Publié le 25 Jan 2024 - 13:15
PRÉSIDENTIELLE -  “ÉLIMINATION” DE KARIM WADE

L’UJTL dénonce et menace

 

Au cours d’un point de presse tenu au siège du PDS, l’Union des jeunesses travaillistes libérales (UJTL) a dénoncé avec véhémence “l'éviction” de Karim Wade de la liste officielle des candidats à la Présidentielle de 2024.

 

La mise à l'écart de Karim Meissa Wade du processus électoral fait toujours jaser au Parti démocratique sénégalais. Cette fois, c'est l’Union des jeunesses travaillistes libérales (UJTL) qui monte au créneau.
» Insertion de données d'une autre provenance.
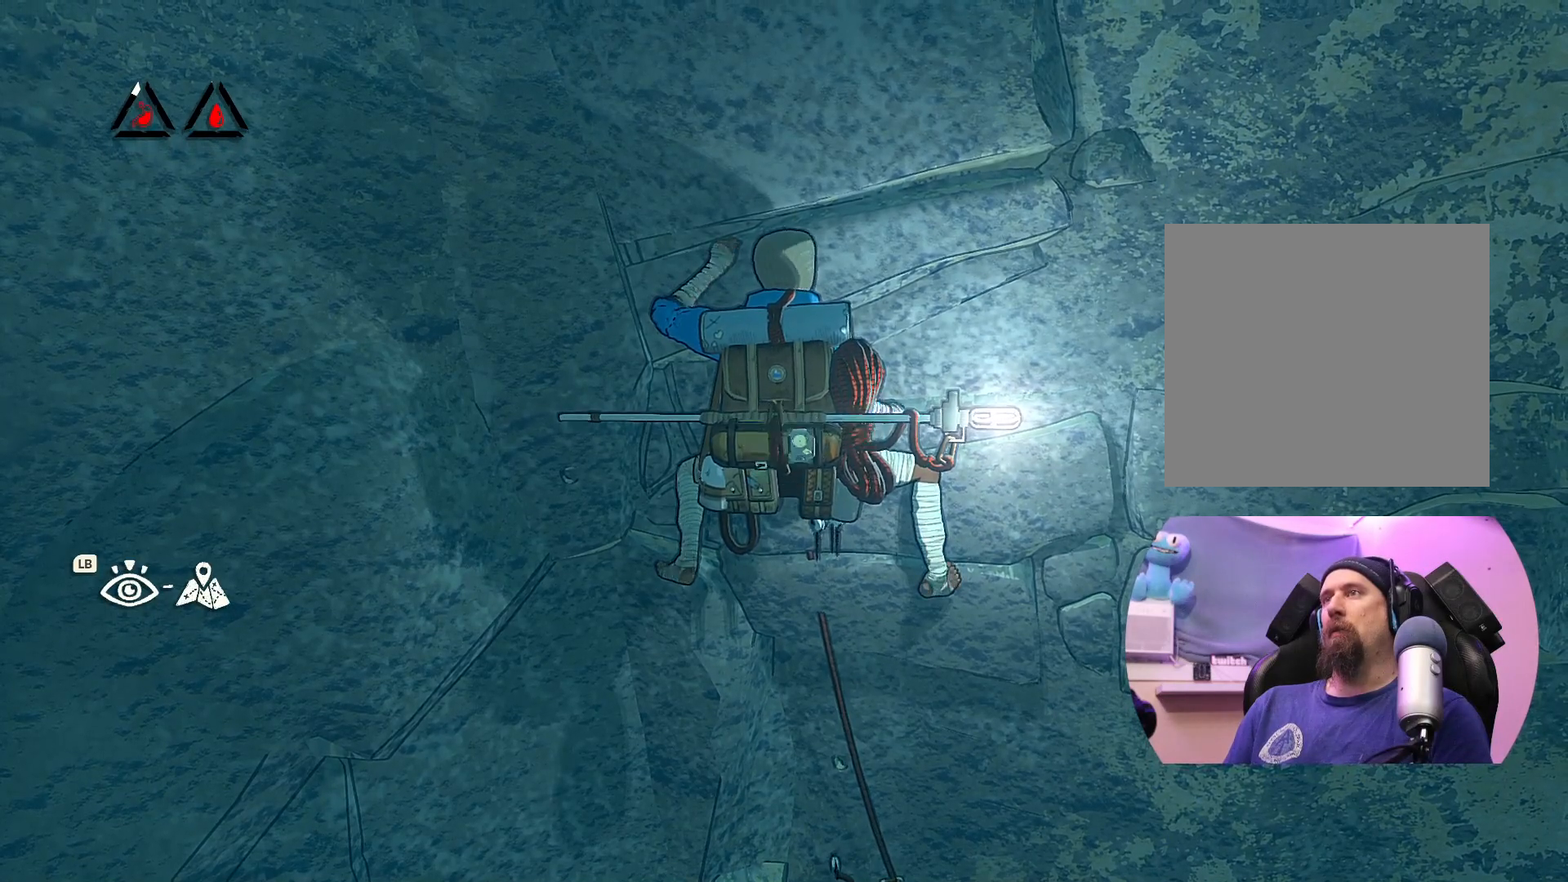
{"buttons": [], "left_stick": "up-right", "right_stick": "center", "events": []}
Selon cette composante du PDS, le Premier ministre est le principal instigateur de la “liquidation” de Karim en plein processus électoral. “Le Premier ministre lui-même, de connivence avec le Conseil constitutionnel, a usé de manœuvres pas catholiques pour écarter Karim Meissa Wade de la course. Sa mise à l'écart pour le motif de la double nationalité n'est qu'un prétexte pour évincer un candidat très sérieux”, a déclaré le secrétaire général de l’UJTL, Franck Daddy Diatta.

Il argumente : “Karim Wade, né binational, n'a jamais revendiqué sa nationalité française. Il a consenti d'énormes peines et sacrifices pour participer à la construction d'un Sénégal nouveau. Pour se mettre en règle vis-à-vis de l'article 28 de la Constitution, il a aussi procédé à toutes les formalités de renonciation de sa nationalité française depuis 2018. La déclaration de perte du 26 octobre 2023 attestée par le consul de l'ambassade de France au Qatar confirme bien la nationalité française comme prévu par la loi française”.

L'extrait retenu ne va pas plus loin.